Transcribed page text
=== Begin Enclosure ===
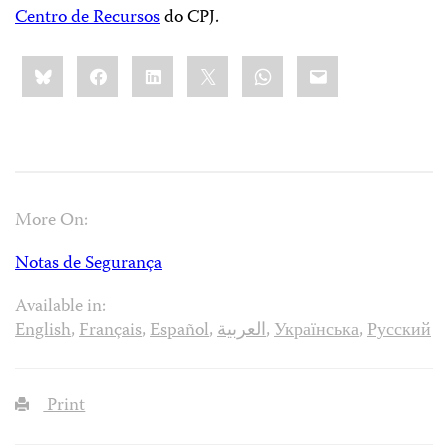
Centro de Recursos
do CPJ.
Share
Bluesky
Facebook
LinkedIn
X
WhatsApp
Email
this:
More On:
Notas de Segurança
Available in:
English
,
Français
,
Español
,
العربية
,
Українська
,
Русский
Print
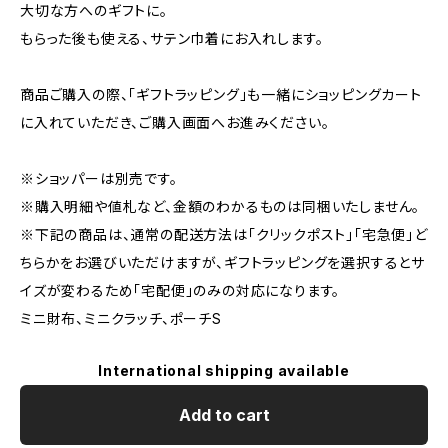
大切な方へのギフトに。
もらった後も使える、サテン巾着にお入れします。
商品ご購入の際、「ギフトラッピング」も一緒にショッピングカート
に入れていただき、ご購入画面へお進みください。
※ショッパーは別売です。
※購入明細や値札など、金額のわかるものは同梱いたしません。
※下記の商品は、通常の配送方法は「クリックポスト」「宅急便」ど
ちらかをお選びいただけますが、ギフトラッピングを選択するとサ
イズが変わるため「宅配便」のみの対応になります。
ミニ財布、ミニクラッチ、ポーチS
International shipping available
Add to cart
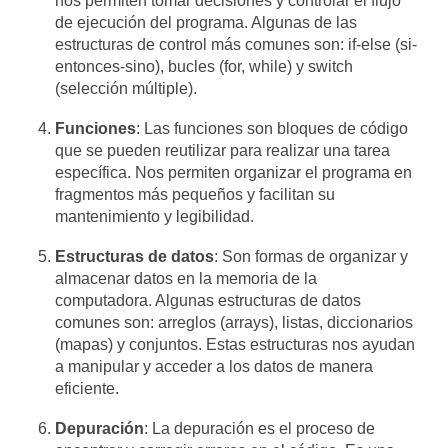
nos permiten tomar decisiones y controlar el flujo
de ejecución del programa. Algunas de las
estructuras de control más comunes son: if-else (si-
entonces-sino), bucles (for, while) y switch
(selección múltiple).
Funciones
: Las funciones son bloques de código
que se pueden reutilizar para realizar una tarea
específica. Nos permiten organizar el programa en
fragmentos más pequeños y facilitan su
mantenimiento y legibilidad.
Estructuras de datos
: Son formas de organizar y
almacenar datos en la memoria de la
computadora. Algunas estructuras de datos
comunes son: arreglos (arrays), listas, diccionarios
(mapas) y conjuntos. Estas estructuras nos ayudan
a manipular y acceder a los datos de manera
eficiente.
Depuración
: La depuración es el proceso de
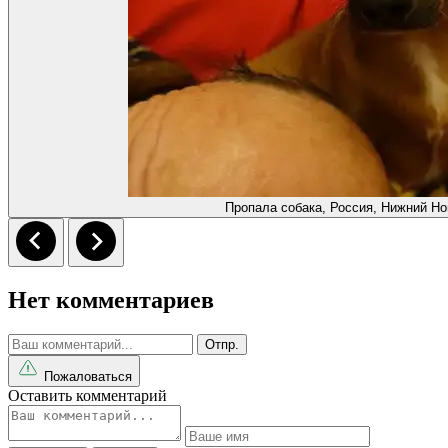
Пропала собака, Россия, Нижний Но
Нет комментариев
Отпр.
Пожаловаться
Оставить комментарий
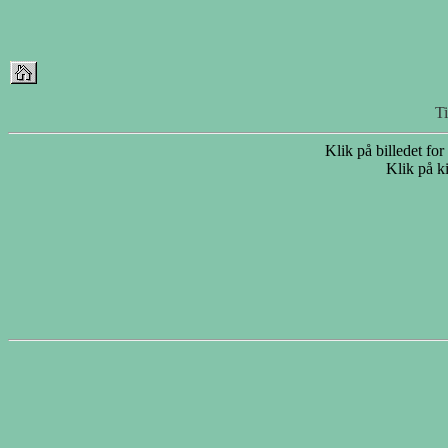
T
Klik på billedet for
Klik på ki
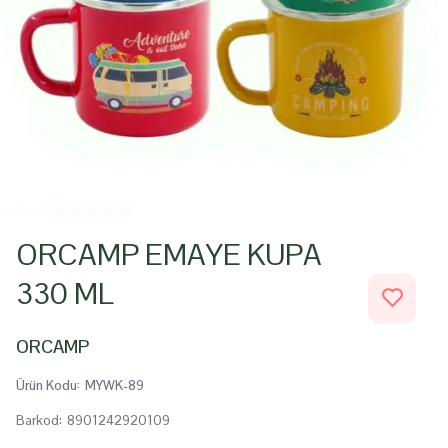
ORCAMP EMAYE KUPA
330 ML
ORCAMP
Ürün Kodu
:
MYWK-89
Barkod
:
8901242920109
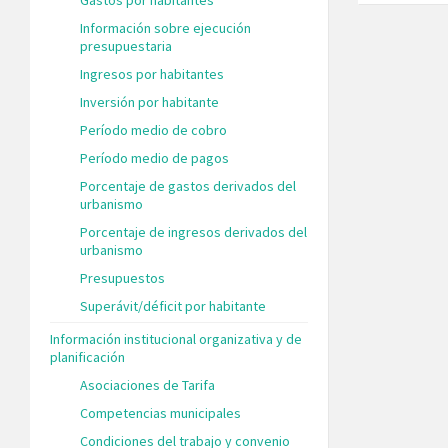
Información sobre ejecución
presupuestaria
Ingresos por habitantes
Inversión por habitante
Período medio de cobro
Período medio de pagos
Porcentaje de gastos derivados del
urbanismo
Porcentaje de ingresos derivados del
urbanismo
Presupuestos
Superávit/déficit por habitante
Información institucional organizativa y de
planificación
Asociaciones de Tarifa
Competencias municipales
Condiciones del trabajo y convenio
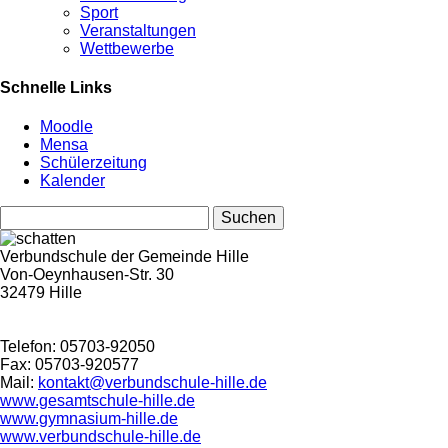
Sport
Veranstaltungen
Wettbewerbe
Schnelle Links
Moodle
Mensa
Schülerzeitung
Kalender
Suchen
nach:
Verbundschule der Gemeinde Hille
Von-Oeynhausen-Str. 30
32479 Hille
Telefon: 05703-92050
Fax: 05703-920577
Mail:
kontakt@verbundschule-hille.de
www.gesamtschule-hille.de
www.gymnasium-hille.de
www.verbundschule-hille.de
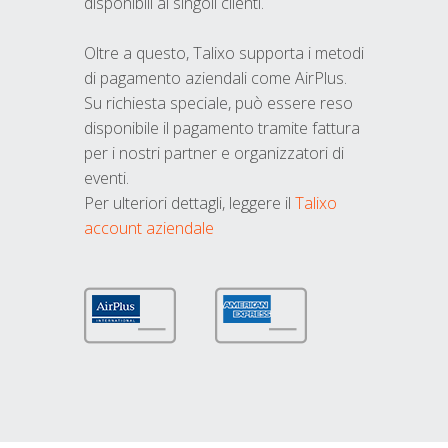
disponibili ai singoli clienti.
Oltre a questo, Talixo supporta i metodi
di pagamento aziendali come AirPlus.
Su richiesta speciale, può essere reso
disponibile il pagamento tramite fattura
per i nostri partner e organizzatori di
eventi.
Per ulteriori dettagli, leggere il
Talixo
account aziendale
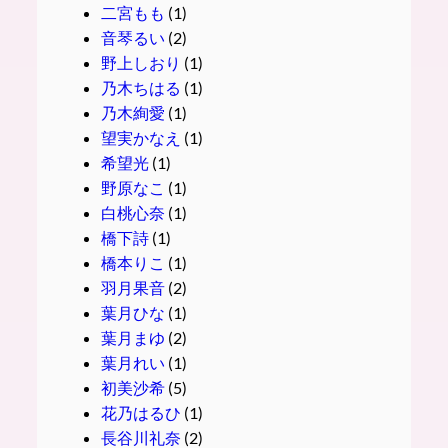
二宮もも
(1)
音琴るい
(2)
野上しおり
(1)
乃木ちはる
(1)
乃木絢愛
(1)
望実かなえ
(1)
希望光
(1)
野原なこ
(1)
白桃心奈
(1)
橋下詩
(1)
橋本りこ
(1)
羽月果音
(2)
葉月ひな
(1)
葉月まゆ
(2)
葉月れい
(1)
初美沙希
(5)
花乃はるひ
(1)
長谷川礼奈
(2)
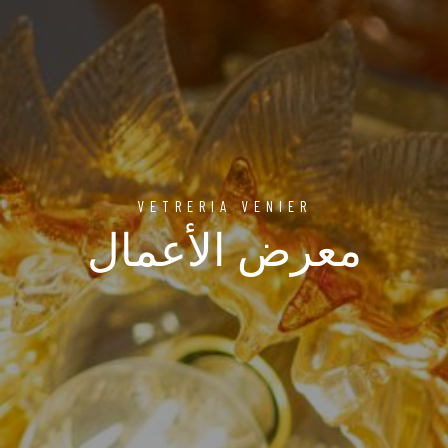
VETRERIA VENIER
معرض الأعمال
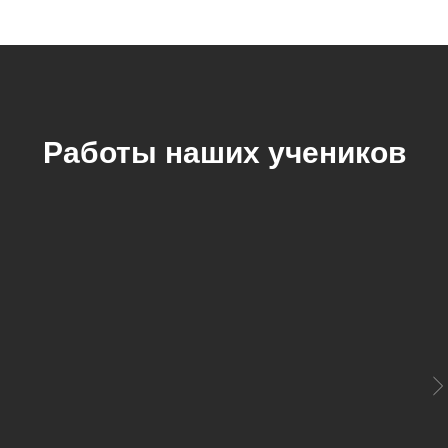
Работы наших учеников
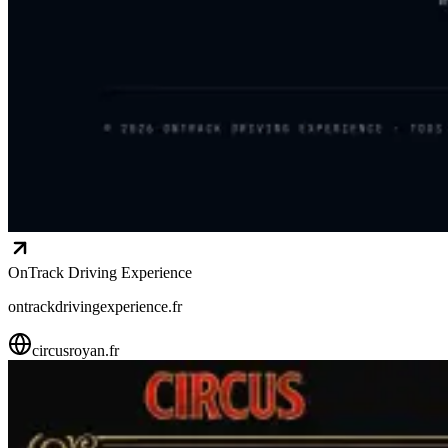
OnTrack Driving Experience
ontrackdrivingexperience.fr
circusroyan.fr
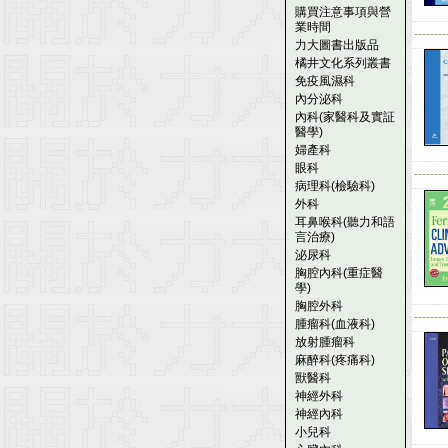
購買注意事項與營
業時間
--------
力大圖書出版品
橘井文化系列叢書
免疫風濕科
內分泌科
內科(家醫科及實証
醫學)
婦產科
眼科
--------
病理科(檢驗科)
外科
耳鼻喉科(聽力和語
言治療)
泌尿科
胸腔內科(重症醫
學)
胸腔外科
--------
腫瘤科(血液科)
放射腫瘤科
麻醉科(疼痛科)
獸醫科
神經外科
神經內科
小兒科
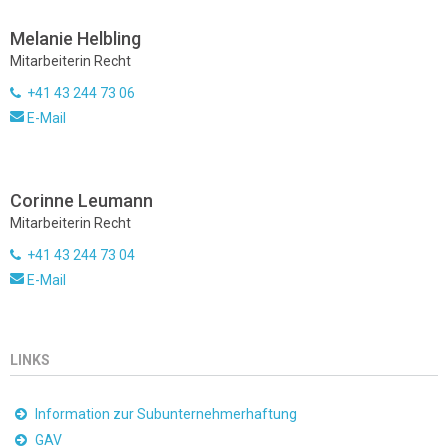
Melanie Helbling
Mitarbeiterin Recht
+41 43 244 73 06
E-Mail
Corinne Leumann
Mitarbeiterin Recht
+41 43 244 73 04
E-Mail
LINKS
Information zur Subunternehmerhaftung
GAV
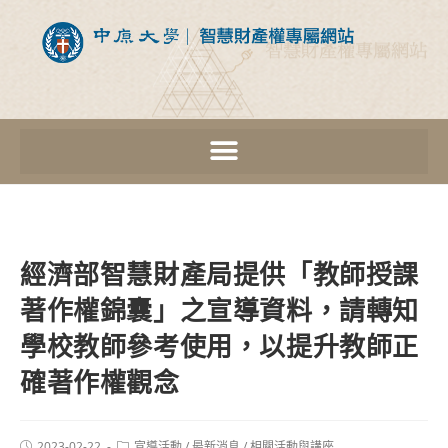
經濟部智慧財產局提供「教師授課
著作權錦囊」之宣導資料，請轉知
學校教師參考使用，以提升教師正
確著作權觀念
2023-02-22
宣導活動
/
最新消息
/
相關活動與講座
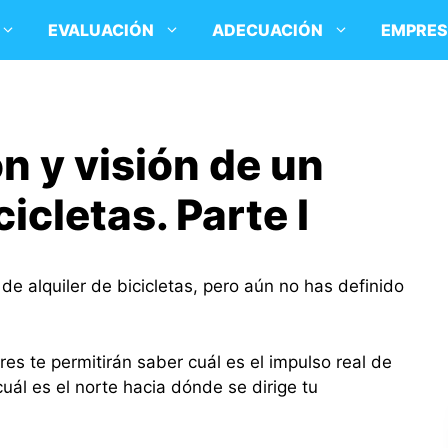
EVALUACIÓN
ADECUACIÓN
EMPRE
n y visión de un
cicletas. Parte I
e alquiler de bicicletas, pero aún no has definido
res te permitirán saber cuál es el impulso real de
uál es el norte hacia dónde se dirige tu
=== End Enclosure ===
» **Exercise brief**:
Update the records by replacing every "Mitarbeiterin Recht" with "Mitarbeiterin Personal", keeping every other line unchanged. Leave the pictures out of your answer.

» **Answer below**:
Centro de Recursos
do CPJ.
Share
Bluesky
Facebook
LinkedIn
X
WhatsApp
Email
this:
More On:
Notas de Segurança
Available in:
English
,
Français
,
Español
,
العربية
,
Українська
,
Русский
Print
大切な方へのギフトに。
もらった後も使える、サテン巾着にお入れします。
商品ご購入の際、「ギフトラッピング」も一緒にショッピングカート
に入れていただき、ご購入画面へお進みください。
※ショッパーは別売です。
※購入明細や値札など、金額のわかるものは同梱いたしません。
※下記の商品は、通常の配送方法は「クリックポスト」「宅急便」ど
ちらかをお選びいただけますが、ギフトラッピングを選択するとサ
イズが変わるため「宅配便」のみの対応になります。
ミニ財布、ミニクラッチ、ポーチS
International shipping available
Add to cart
nos permiten tomar decisiones y controlar el flujo
de ejecución del programa. Algunas de las
estructuras de control más comunes son: if-else (si-
entonces-sino), bucles (for, while) y switch
(selección múltiple).
Funciones
: Las funciones son bloques de código
que se pueden reutilizar para realizar una tarea
específica. Nos permiten organizar el programa en
fragmentos más pequeños y facilitan su
mantenimiento y legibilidad.
Estructuras de datos
: Son formas de organizar y
almacenar datos en la memoria de la
computadora. Algunas estructuras de datos
comunes son: arreglos (arrays), listas, diccionarios
(mapas) y conjuntos. Estas estructuras nos ayudan
a manipular y acceder a los datos de manera
eficiente.
Depuración
: La depuración es el proceso de
Пропала собака, Россия, Нижний Но
Нет комментариев
Отпр.
Пожаловаться
Оставить комментарий
T
Klik på billedet for
Klik på ki
ORCAMP EMAYE KUPA
330 ML
ORCAMP
Ürün Kodu
:
MYWK-89
Barkod
:
8901242920109
Información sobre ejecución
presupuestaria
Ingresos por habitantes
Inversión por habitante
Período medio de cobro
Período medio de pagos
Porcentaje de gastos derivados del
urbanismo
Porcentaje de ingresos derivados del
urbanismo
Presupuestos
Superávit/déficit por habitante
Información institucional organizativa y de
planificación
Asociaciones de Tarifa
Competencias municipales
Condiciones del trabajo y convenio
Sport
Veranstaltungen
Wettbewerbe
Schnelle Links
Moodle
Mensa
Schülerzeitung
Kalender
Suchen
nach:
Verbundschule der Gemeinde Hille
Von-Oeynhausen-Str. 30
32479 Hille
Telefon: 05703-92050
Fax: 05703-920577
Mail:
kontakt@verbundschule-hille.de
www.gesamtschule-hille.de
www.gymnasium-hille.de
www.verbundschule-hille.de
disponibili ai singoli clienti.
Oltre a questo, Talixo supporta i metodi
di pagamento aziendali come AirPlus.
Su richiesta speciale, può essere reso
disponibile il pagamento tramite fattura
per i nostri partner e organizzatori di
eventi.
Per ulteriori dettagli, leggere il
Talixo
account aziendale
二宮もも
(1)
音琴るい
(2)
野上しおり
(1)
乃木ちはる
(1)
乃木絢愛
(1)
望実かなえ
(1)
希望光
(1)
野原なこ
(1)
白桃心奈
(1)
橋下詩
(1)
橋本りこ
(1)
羽月果音
(2)
葉月ひな
(1)
葉月まゆ
(2)
葉月れい
(1)
初美沙希
(5)
花乃はるひ
(1)
長谷川礼奈
(2)
VETRERIA VENIER
معرض الأعمال
Работы наших учеников
OnTrack Driving Experience
ontrackdrivingexperience.fr
circusroyan.fr
購買注意事項與營
業時間
--------
力大圖書出版品
橘井文化系列叢書
免疫風濕科
內分泌科
內科(家醫科及實証
醫學)
婦產科
眼科
--------
病理科(檢驗科)
外科
耳鼻喉科(聽力和語
言治療)
泌尿科
胸腔內科(重症醫
學)
胸腔外科
--------
腫瘤科(血液科)
放射腫瘤科
麻醉科(疼痛科)
獸醫科
神經外科
神經內科
小兒科
Melanie Helbling
Mitarbeiterin Personal
+41 43 244 73 06
E-Mail
Corinne Leumann
Mitarbeiterin Personal
+41 43 244 73 04
E-Mail
LINKS
Information zur Subunternehmerhaftung
GAV
經濟部智慧財產局提供「教師授課
著作權錦囊」之宣導資料，請轉知
學校教師參考使用，以提升教師正
確著作權觀念
2023-02-22
宣導活動
/
最新消息
/
相關活動與講座
EVALUACIÓN
ADECUACIÓN
EMPRE
n y visión de un
cicletas. Parte I
e alquiler de bicicletas, pero aún no has definido
res te permitirán saber cuál es el impulso real de
uál es el norte hacia dónde se dirige tu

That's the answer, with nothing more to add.